RESULTS: At the initial diagnosis, 5 of the 15 cases were raised as females and 10 as males. The gonadal tissue was testis without residual Müllerian or ooticular structure, and all had various degrees of genital abnormalities. The average EMS masculinity score was 4.8 (1 ~ 9), including micropenis (100.0%), hypospadias (86.7%), unfused scrotum (46.7%), and abnormal testicular position (60.0%), in which the hypospadias was Ⅱ°~ Ⅳ°. There was no skin pigmentation in 5 patients with growth retardation. Chromosomal karyotypes were 46,XY, adrenocorticotropin and cortisol levels were normal, electrolyte levels were normal, HCG stimulation test in 5 cases had normal response, 9 cases had low response. Anti-Müllerian hormone and statin B had decreased abnormally with age. A total of 14 NR5A1 variants were detected in the 15 children, most of which occurred in exon 4, of which 9 variant loci were not included in the HGMD database as of December 2022.

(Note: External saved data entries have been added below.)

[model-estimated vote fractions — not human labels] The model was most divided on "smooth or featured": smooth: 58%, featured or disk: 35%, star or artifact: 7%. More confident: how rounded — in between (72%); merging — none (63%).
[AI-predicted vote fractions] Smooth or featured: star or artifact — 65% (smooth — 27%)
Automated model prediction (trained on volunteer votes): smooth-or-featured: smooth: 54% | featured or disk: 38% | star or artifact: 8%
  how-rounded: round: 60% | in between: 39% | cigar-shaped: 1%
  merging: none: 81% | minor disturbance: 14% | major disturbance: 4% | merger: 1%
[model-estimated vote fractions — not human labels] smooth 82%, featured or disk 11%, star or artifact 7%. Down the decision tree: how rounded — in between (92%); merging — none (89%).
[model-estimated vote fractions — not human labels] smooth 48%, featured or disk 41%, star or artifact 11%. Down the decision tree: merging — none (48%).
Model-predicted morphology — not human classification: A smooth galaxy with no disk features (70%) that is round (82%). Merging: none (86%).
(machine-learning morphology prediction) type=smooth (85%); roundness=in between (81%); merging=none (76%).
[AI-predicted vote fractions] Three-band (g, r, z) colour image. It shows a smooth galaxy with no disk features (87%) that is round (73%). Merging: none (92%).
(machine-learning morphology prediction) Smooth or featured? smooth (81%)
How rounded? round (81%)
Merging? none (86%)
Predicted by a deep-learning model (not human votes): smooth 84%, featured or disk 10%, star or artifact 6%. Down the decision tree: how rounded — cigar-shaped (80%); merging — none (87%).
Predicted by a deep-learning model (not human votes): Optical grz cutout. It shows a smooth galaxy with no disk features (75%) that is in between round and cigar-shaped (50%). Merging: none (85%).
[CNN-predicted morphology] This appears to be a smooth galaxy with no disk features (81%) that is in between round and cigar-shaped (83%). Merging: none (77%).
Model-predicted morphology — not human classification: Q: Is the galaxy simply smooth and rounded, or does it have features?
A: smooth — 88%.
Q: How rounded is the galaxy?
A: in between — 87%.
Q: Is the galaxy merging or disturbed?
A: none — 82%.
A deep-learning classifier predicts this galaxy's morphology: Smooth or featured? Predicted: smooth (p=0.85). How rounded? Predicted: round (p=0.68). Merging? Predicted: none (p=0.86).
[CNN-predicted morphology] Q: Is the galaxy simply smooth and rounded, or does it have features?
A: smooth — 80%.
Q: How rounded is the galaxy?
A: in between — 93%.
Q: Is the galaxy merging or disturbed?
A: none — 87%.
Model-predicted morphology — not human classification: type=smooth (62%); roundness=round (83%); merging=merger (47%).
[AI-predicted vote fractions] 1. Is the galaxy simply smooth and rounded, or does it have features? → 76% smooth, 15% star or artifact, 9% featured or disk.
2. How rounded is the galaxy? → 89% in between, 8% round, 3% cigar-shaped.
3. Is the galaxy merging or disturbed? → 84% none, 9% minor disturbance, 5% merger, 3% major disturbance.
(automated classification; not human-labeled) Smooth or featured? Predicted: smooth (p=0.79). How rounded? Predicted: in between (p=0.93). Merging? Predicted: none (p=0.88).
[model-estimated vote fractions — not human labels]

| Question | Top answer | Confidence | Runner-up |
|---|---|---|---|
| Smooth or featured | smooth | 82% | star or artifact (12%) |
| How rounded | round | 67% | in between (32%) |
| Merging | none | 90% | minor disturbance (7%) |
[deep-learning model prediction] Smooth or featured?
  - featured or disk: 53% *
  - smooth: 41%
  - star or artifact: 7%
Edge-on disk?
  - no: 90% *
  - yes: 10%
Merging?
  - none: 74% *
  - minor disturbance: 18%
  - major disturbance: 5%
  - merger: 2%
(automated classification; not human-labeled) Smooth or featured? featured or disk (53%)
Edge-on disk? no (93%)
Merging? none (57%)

CONCLUSIONS: The clinical phenotype of 46,XY abnormal sexual development caused by NR5A1 gene variants is extensive, with the external genitals showing varying degrees of insufficient masculinization. Adrenal involvement is rare.
摘要:
目的:分析15例NR5A1基因变异导致的46,XY性发育障碍的临床和分子遗传学特征,以提高对本病的认识。
方法:回顾性分析2016年3月至2021年12月在郑州大学附属儿童医院确诊的NR5A1基因变异患儿的临床资料。进行全外显子组测序以确认候选位点,进行Sanger测序进行验证。根据患者的疾病特点进行治疗和随访。
结果:在最初诊断时,15例中有5例为女性,10例为男性。性腺组织为睾丸,无残留的苗勒管或关节结构,并且都有不同程度的生殖器异常。EMS男性气质平均得分为4.8分(1~9分),包括微阴茎(100.0%),尿道下裂(86.7%),阴囊未融合(46.7%),睾丸位置异常(60.0%),其中尿道下裂为Ⅱ°~Ⅳ°。5例生长迟缓患者无皮肤色素沉着。染色体核型为46,XY,促肾上腺皮质激素和皮质醇水平正常,电解质水平正常,HCG刺激试验5例反应正常,9例低反应。抗苗勒管激素和他汀类药物B随年龄异常下降。在15名儿童中共检测到14种NR5A1变异,其中大部分发生在外显子4,截至2022年12月,其中9个变异位点未纳入HGMD数据库.
结论:由NR5A1基因变异引起的46,XY异常性发育的临床表型广泛,外生殖器表现出不同程度的男性化不足。肾上腺受累是罕见的。
方法:回顾性分析2016年3月至2021年12月在郑州大学附属儿童医院确诊的NR5A1基因变异患儿的临床资料。进行全外显子组测序以确认候选位点,进行Sanger测序进行验证。根据患者的疾病特点进行治疗和随访。
结果:在最初诊断时,15例中有5例为女性,10例为男性。性腺组织为睾丸,无残留的苗勒管或关节结构,并且都有不同程度的生殖器异常。EMS男性气质平均得分为4.8分(1~9分),包括微阴茎(100.0%),尿道下裂(86.7%),阴囊未融合(46.7%),睾丸位置异常(60.0%),其中尿道下裂为Ⅱ°~Ⅳ°。5例生长迟缓患者无皮肤色素沉着。染色体核型为46,XY,促肾上腺皮质激素和皮质醇水平正常,电解质水平正常,HCG刺激试验5例反应正常,9例低反应。抗苗勒管激素和他汀类药物B随年龄异常下降。在15名儿童中共检测到14种NR5A1变异,其中大部分发生在外显子4,截至2022年12月,其中9个变异位点未纳入HGMD数据库.
结论:由NR5A1基因变异引起的46,XY异常性发育的临床表型广泛,外生殖器表现出不同程度的男性化不足。肾上腺受累是罕见的。